Germany ’99 Review

Afghan Whigs
De Oosterpoort, Groningen, March 20th + Soundgarden, Dortmund, April 4th 1999

Luna Kafe

When the Whigs take to the stage at the Ooosterpoort, it’s just the core four Whigs – Greg Dulli, Rick McCollum, John Curley and new drummer Michael Horrigan. And without even saying hello they launch right into Retarded, the first song off their very first LP, released almost ten years ago. It’s loud, fast and quite spectacular. It’s nothing against the full-on, revelatory rock ‘n’ soul revue that goes on it’s way as soon as the three backup singers and a keyboardist apparently nicked from Prince’s backing band join the Whigs for the rest of the show.
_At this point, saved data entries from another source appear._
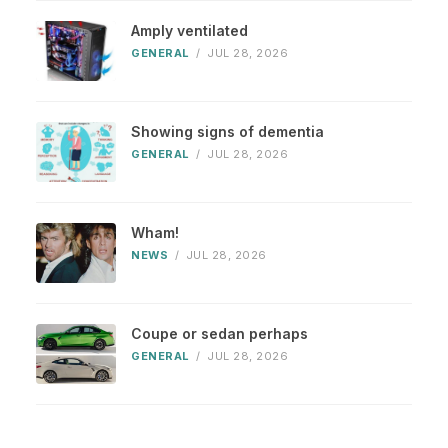
Amply ventilated
GENERAL
/
JUL 28, 2026
Showing signs of dementia
GENERAL
/
JUL 28, 2026
Wham!
NEWS
/
JUL 28, 2026
Coupe or sedan perhaps
GENERAL
/
JUL 28, 2026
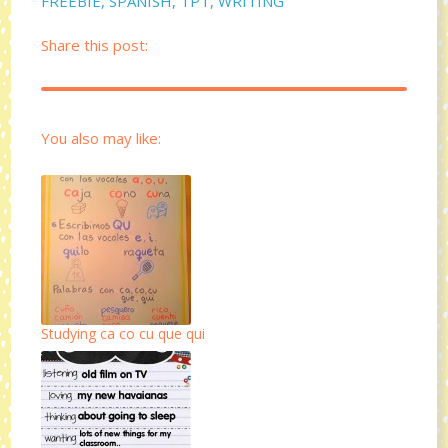
FREEBIE
,
SPANISH
,
TPT
,
WRITING
Share this post:
You also may like:
Studying ca co cu que qui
Once described as “sex muzik”, this music blends rock ‘n’ roll in it’s rawest form with sweet soul music so perfectly, it almost hurts. And then there are the songs, that prove once and for all that Dulli might not be a great singer (nor guitarist, for that matter) but he surely knows how to write songs. Songs about fucked-up lifes, about the demons in yourself, about luuuuv, baby! The Whigs play everything from What Jail Is Like to Uptown Again and Be Sweet. Hell, in Dortmund they even do White Trash Party, from Up In It, just “because it is Easter Sunday”, as Dulli informed the crowd. He also wins some new friends with his statement concerning the less than enthusiastic festival crowd in Dortmund: “Okay, so I’m in a fucking library”. Haha, very funny. But by the time their rendition of the Temptations’ Papa Was A Rolling Stone literally explodes to segue right into Somethin’ Hot you give up on wondering if any other band could actually steal its inspiration from so many different sources without sounding like any of them. Cause the Whigs have their own distinctive sound and even the heartbreakingly beautiful gospel rendition of My Curse, sung by backing vocalist Susan Marshall, fits in perfectly.

By the time they hit home with Fountain And Fairfax (about ten times better – and faster! – than the recorded version) and Faded you know that this equivalent of a musical orgasm is bound to reach a lot more people soon. People who don’t care that Dulli and crew have been signed to Sup Pop for a while, got big during the Grunge boom and sounded a little bit like Nirvana. After the last note of the final encore Omerta you know exactly why Rick McCollum calls this “a rebirth” for the Whigs. Quite simply because it is.